Mendengar Biang Segala Jahat telah menyinggung ke pokok persoalan, Kyai Sanca
Wilang tidak segera memberikan jawaban, ia membisu beberapa saat.
"Hm.... Untuk memperebutkan Utusan Dari Neraka itu...," ujar Kyai Sanca Wilang
kemudian. "Kupikir sebaiknya kita mengadakan pertandingan melalui sebuah permainan.
Kurasa itu lebih baik. Tentu kau masih ingat dengan perjumpaan kita dulu. Kau terpaksa
harus pergi setelah dapat kukalahkan dalam permainan catur yang memakan waktu dua
hari dua malam. Bagaimana? Kau setuju? Atau kau takut kalah lagi denganku?" tantang
Kyai Sanca Wilang.
Biang Segala Jahat tertawa sambil mengangguk-angguk. Ia tidak segera menerima
usul Kyai Sanca Wilang. Mungkin karena takut mengulang kekalahannya di waktu silam.
"Kita cari permainan lain yang lebih menarik dan lebih mengutamakan kepandaian
daripada pikiran. Tapi, usulmu itu boleh juga. Anggaplah permainan catur itu merupakan
bagian pertama. Kau setuju, Kyai?"
"Sesukamulah, Biang Segala Jahat... " Kyai Sanca Wilang menyerahkan keputusan
kepada Biang Segala Jahat.
"Kalau begitu, mari kita mulai permainan yang pertama.... "
Usai berkata demikian, Biang Segala Jahat tahu-tahu lenyap. Sebentar kemudian ia
sudah kembali dengan membawa ranting pohon yang panjang dan besarnya sama dengan
lengan orang dewasa. Kyai Sanca Wilang sudah duduk bersila di atas tanah. Dengan
menggunakan kedua telapak tangannya, Kyai Sanca Wilang mengebut-ngebutkan tanah.
Gerakan Kyai Sanca Wilang demikian cepat dan tak tertangkap oleh mata. Tahu-tahu saja
tanah di depannya telah rata dan halus, membentuk kotak-kotak dengan dua warna,
persis papan catur.
Biang Segala Jahat dengan tanpa menggunakan benda tajam, hanya dengan kedua
tangannya, bekerja cepat membawa biji-biji catur dari ranting pohon.
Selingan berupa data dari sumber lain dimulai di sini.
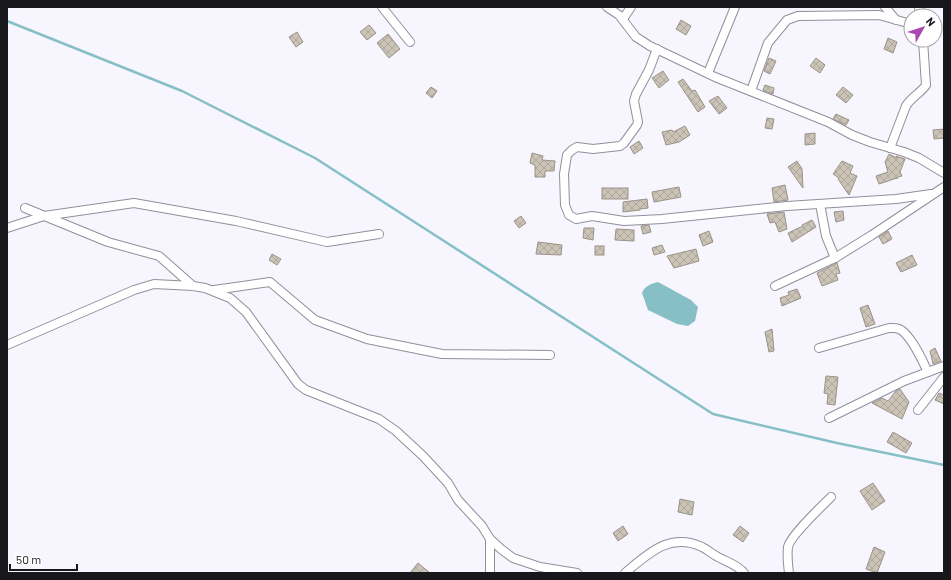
<svg xmlns="http://www.w3.org/2000/svg" width="951" height="580" font-family="Barlow,sans-serif">
  <style>
    .water { fill: #86bfc6 }
    .lines { fill: none; stroke-linecap: round; stroke-linejoin: round }
    .stream { stroke: #86bfc6; stroke-width: 2.5 }
    .building { fill: url(#building-cross-hatch); stroke: #9b9287 }
    .minor-casing { stroke: #918f9c; stroke-width: 10 }
    .minor { stroke: #fff; stroke-width: 8 }
  </style>
  <defs>
    <pattern id="building-cross-hatch" width="8" height="8" patternUnits="userSpaceOnUse"><rect width="8" height="8" fill="#ccc3b7"/><path d="M0 0l8 8M0 8l8-8" fill="none" stroke="#aea79d"/></pattern>
  </defs>
  <rect width="100%" height="100%" fill="#f7f6fe"/>
  <path class="water" d="M 658,282 L 691,300 L 698,307 L 695,321 L 688,326 L 677,324 L 648,310 L 642,293 C 645,286 650,284 658,282 Z"/>
  <g class="lines">
    <polyline class="stream" points="7,21 182,91 315,158 713,414 837,443 944,465"/>
  </g>
  <g class="building">
    <polygon points="681,20 691,26 686,35 676,29"/>
    <polygon points="369,25 376,33 367,40 360,32"/>
    <polygon points="297,32 303,42 296,47 289,37"/>
    <polygon points="388,34 400,49 389,58 377,43"/>
    <polygon points="888,38 897,42 893,53 884,49"/>
    <polygon points="769,58 776,61 770,74 764,71"/>
    <polygon points="816,58 825,65 820,73 810,66"/>
    <polygon points="663,71 669,80 659,88 652,78"/>
    <polygon points="683,79 692,91 695,90 705,107 698,112 678,82"/>
    <polygon points="765,85 774,88 773,94 763,90"/>
    <polygon points="431,87 437,91 432,98 426,93"/>
    <polygon points="843,87 853,95 846,103 836,95"/>
    <polygon points="718,96 727,108 719,114 709,101"/>
    <polygon points="836,114 849,120 846,125 833,119"/>
    <polygon points="767,118 774,119 772,129 765,128"/>
    <polygon points="685,126 690,135 679,142 666,145 662,132 672,130 673,132"/>
    <polygon points="944,129 944,138 934,139 933,130"/>
    <polygon points="815,133 815,144 805,145 805,134"/>
    <polygon points="639,141 643,148 634,154 630,147"/>
    <polygon points="532,153 543,156 542,160 555,161 554,171 545,171 545,177 535,177 535,165 530,163"/>
    <polygon points="889,154 897,158 896,156 905,159 900,172 902,176 898,177 897,179 897,178 879,184 876,176 888,172 885,162"/>
    <polygon points="797,161 802,169 803,188 788,167"/>
    <polygon points="842,161 853,166 850,173 857,176 849,195 838,179 839,178 833,174"/>
    <polygon points="785,185 788,200 774,202 772,188"/>
    <polygon points="679,187 681,197 654,202 652,192"/>
    <rect x="602" y="188" width="26" height="11"/>
    <polygon points="647,199 648,208 640,209 640,210 623,212 623,202"/>
    <polygon points="843,211 844,220 836,222 834,212"/>
    <polygon points="784,212 787,229 779,232 775,222 770,223 767,214"/>
    <polygon points="521,216 526,223 519,228 514,221"/>
    <polygon points="812,220 816,227 792,242 788,233 803,226 802,225"/>
    <polygon points="649,225 651,232 643,234 641,226"/>
    <polygon points="584,228 594,228 593,240 583,238"/>
    <polygon points="616,229 634,230 634,241 615,240"/>
    <polygon points="709,231 713,242 703,246 699,235"/>
    <polygon points="888,231 892,239 883,244 879,237"/>
    <polygon points="538,242 562,245 561,255 536,254"/>
    <polygon points="662,245 665,252 654,255 652,248"/>
    <rect x="595" y="246" width="9" height="9"/>
    <polygon points="696,249 699,261 674,268 667,256"/>
    <polygon points="272,254 281,259 277,265 269,260"/>
    <polygon points="912,255 917,265 901,272 896,263"/>
    <polygon points="837,263 840,273 836,274 838,280 822,286 817,273"/>
    <polygon points="797,289 801,298 782,306 780,298 789,295 788,292"/>
    <polygon points="868,305 875,324 866,327 860,308"/>
    <polygon points="772,329 774,351 769,352 765,332"/>
    <polygon points="935,348 941,361 933,364 930,351"/>
    <polygon points="826,376 838,377 835,405 827,404 828,394 824,393"/>
    <polygon points="900,389 909,402 902,419 872,403 882,398 888,401 896,391"/>
    <polygon points="939,393 944,395 944,404 935,400"/>
    <polygon points="893,432 912,443 906,453 887,442"/>
    <polygon points="873,483 885,501 872,510 860,491"/>
    <polygon points="680,499 694,502 692,515 678,512"/>
    <polygon points="623,526 628,534 618,541 613,533"/>
    <polygon points="740,526 749,533 743,542 733,535"/>
    <polygon points="874,547 885,552 877,573 866,569"/>
    <polygon points="418,563 430,573 410,573"/>
  </g>
  <g class="lines">
    <defs>
      <g id="minor">
        <polyline points="382,7 410,42"/>
        <polyline points="607,7 619,15 636,37 650,46 715,77 828,122 852,135 870,142 904,152 919,158 944,173"/>
        <polyline points="885,7 896,20"/>
        <polyline points="919,7 920,16"/>
        <polyline points="623,19 631,7"/>
        <polyline points="657,49 649,70 636,94 634,101 638,122 637,125 624,143 620,146 593,149 577,147 572,150 567,155 564,174 565,205 569,215 576,219 592,216 624,221 662,219 787,206 896,199 931,194"/>
        <polyline points="708,73 735,7"/>
        <polyline points="751,91 768,43 787,20 798,16 879,15 911,24"/>
        <path d="M 890,148 L 906,106 C 911,97 921,93 926,85 L 923,40"/>
        <polyline points="820,204 826,236 835,258"/>
        <polyline points="25,208 108,242 159,256 193,286"/>
        <polyline points="7,228 44,216 134,203 236,221 327,242 379,234"/>
        <polyline points="775,286 835,258 872,235 944,187"/>
        <polyline points="214,290 270,282 315,320 367,339 442,354 550,355"/>
        <polyline points="7,345 134,290 154,284 193,286 205,288 230,298 246,312 298,384 306,390 379,419 396,431 423,456 448,483 458,500 482,526 490,539 501,549 513,558 540,567 577,573"/>
        <path d="M 819,348 L 889,328 C 893,328 897,327 901,330 C 912,337 922,360 928,372"/>
        <polyline points="918,410 944,377"/>
        <polyline points="829,418 904,381 944,366"/>
        <polyline points="490,539 490,573"/>
        <path d="M 625,573 C 648,554 669,532 702,547 C 708,550 712,554 718,557 C 727,562 738,565 744,573"/>
        <path d="M 789,573 C 788,565 787,555 788,547 C 790,536 822,506 831,497"/>
      </g>
    </defs>
    <use href="#minor" class="minor-casing"/>
    <use href="#minor" class="minor"/>
  </g>
  <rect width="951" height="580" fill="none" stroke="#18171c" stroke-width="16"/>
  <g transform="translate(923 28) rotate(51)"><circle r="19" fill="#ffffff" stroke="#a3a2a4"/>
  <path d="M0-3L7 15L0 10L-7 15Z" fill="#a948af"/>
  <text y="-6" font-size="11" font-weight="bold" text-anchor="middle" fill="#18171c">N</text>
  </g>
  <path d="M10 564v6h67v-6" fill="none" stroke="#18171c" stroke-width="2"/>
  <text x="16" y="564" font-size="12" fill="#18171c" stroke="#ffffff" stroke-width="3" paint-order="stroke">50 m</text>
</svg>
Kedua tangannya
bergerak dengan kecepatan luar biasa, memapas dan membentuk potongan ranting
menjadi biji-biji catur yang berupa bulatan seperti kepingan uang. Untuk membedakan
warna biji-biji catur, Biang Segala Jahat cukup menggenggam separo dari jumlah biji
catur, yang begitu dilepaskan telah berubah hitam dengan masih mengepulkan asap tipis.
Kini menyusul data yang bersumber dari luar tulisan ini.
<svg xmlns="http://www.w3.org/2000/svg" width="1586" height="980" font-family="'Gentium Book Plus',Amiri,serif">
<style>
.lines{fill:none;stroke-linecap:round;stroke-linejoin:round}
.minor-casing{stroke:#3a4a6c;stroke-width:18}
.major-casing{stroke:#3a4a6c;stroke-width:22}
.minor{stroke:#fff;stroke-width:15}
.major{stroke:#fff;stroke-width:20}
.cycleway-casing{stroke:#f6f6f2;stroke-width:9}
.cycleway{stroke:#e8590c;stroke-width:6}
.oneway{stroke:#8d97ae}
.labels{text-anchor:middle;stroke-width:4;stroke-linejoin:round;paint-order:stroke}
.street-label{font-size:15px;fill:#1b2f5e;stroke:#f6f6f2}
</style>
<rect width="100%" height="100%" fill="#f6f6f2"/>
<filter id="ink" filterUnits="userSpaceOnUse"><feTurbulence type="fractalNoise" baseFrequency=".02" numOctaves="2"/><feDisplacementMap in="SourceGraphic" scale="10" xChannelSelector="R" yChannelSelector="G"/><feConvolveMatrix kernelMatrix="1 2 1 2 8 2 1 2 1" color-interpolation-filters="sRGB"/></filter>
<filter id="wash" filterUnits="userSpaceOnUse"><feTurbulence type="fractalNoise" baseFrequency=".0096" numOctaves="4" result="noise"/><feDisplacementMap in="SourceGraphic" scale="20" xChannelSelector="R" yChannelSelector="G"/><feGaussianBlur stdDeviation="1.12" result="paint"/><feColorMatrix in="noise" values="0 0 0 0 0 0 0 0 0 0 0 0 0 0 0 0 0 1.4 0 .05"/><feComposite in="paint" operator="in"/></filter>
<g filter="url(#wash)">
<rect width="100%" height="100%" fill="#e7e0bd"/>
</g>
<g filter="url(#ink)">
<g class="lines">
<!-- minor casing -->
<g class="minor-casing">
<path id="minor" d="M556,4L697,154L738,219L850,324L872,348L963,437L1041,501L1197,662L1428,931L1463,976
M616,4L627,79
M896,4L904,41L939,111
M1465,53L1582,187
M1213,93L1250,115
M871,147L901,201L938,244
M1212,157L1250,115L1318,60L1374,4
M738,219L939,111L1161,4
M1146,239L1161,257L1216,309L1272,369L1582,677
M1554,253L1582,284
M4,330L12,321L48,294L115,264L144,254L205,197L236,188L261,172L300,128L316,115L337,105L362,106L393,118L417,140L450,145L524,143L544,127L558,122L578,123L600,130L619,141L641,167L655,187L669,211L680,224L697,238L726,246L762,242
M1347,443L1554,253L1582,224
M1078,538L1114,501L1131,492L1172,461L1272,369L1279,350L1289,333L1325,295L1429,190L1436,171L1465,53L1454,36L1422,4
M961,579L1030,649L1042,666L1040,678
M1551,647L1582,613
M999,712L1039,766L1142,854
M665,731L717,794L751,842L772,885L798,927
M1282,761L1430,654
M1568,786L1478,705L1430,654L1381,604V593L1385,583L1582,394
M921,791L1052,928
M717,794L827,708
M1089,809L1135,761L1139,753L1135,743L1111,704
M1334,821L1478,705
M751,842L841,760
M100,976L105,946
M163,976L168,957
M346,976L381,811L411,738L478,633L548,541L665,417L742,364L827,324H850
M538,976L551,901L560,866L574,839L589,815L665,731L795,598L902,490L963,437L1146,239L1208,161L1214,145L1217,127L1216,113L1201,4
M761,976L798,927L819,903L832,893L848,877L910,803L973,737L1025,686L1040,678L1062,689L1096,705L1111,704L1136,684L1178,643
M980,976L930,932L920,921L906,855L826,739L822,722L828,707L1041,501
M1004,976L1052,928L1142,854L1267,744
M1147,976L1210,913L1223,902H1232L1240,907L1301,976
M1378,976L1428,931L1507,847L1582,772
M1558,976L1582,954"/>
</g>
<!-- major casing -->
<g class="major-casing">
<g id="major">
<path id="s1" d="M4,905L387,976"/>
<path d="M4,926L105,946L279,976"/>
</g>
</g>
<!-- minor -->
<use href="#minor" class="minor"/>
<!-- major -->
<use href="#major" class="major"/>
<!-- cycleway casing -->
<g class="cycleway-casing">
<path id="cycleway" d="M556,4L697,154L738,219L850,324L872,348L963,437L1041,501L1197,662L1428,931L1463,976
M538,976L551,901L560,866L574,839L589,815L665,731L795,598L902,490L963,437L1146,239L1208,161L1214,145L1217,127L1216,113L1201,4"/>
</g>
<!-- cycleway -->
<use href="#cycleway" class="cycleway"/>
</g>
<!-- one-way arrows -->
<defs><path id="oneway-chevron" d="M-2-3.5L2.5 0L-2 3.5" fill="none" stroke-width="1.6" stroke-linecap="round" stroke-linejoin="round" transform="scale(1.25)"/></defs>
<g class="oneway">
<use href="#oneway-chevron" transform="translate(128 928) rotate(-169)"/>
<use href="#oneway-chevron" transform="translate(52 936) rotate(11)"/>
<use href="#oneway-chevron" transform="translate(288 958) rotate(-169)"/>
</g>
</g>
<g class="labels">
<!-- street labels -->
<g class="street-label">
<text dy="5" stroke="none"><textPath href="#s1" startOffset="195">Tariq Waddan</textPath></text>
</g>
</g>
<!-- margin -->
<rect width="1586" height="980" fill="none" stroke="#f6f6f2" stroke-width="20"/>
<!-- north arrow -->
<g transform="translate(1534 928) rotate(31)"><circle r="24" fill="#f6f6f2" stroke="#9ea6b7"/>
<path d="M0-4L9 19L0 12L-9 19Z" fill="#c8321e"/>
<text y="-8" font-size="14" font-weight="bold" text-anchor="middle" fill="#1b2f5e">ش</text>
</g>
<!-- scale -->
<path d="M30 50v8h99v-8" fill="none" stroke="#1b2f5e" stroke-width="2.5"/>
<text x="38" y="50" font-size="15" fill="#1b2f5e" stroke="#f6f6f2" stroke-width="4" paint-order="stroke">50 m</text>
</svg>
Hebat dan cepat sekali pekerjaan itu dilakukannya. Dalam waktu singkat biji-biji catur
telah siap.
"Aku memilih warna hitam, Kyai. Karena dulu pun kau lebih menyukai warna
putih, bukan?" ujar Biang Segala Jahat, yang tanpa membuang-buang waktu lagi segera
mengatur buah-buah caturnya.
Perbuatan kedua tokoh sakti itu tentu saja mengundang keheranan Algojo Cakar
Siluman dan Setan Ular Tertawa. Meski agak kecewa karena kedua kakek itu tidak
bertarung seperti harapan mereka, namun keduanya merasa tertarik dan bergegas
mendekat untuk menyaksikan jalannya pertandingan.
***
Mulanya Algojo Cakar Siluman dan Setan Ular Tertawa mengira permainan akan
berlangsung seperti yang mereka ketahui. Tapi, setelah pertandingan dimulai barulah
kedua datuk sesat itu terkejut. Permainan kedua manusia sakti itu benar-benar tidak
lumrah. Mereka tidak menjalankan buah-buah catur seperti umumnya, melainkan saling
berebutan untuk segera menghabisi buah catur lawan. Kecepatan gerak, penggunaan
tenaga dalam, dan kejelian mata jelas sangat diperlukan.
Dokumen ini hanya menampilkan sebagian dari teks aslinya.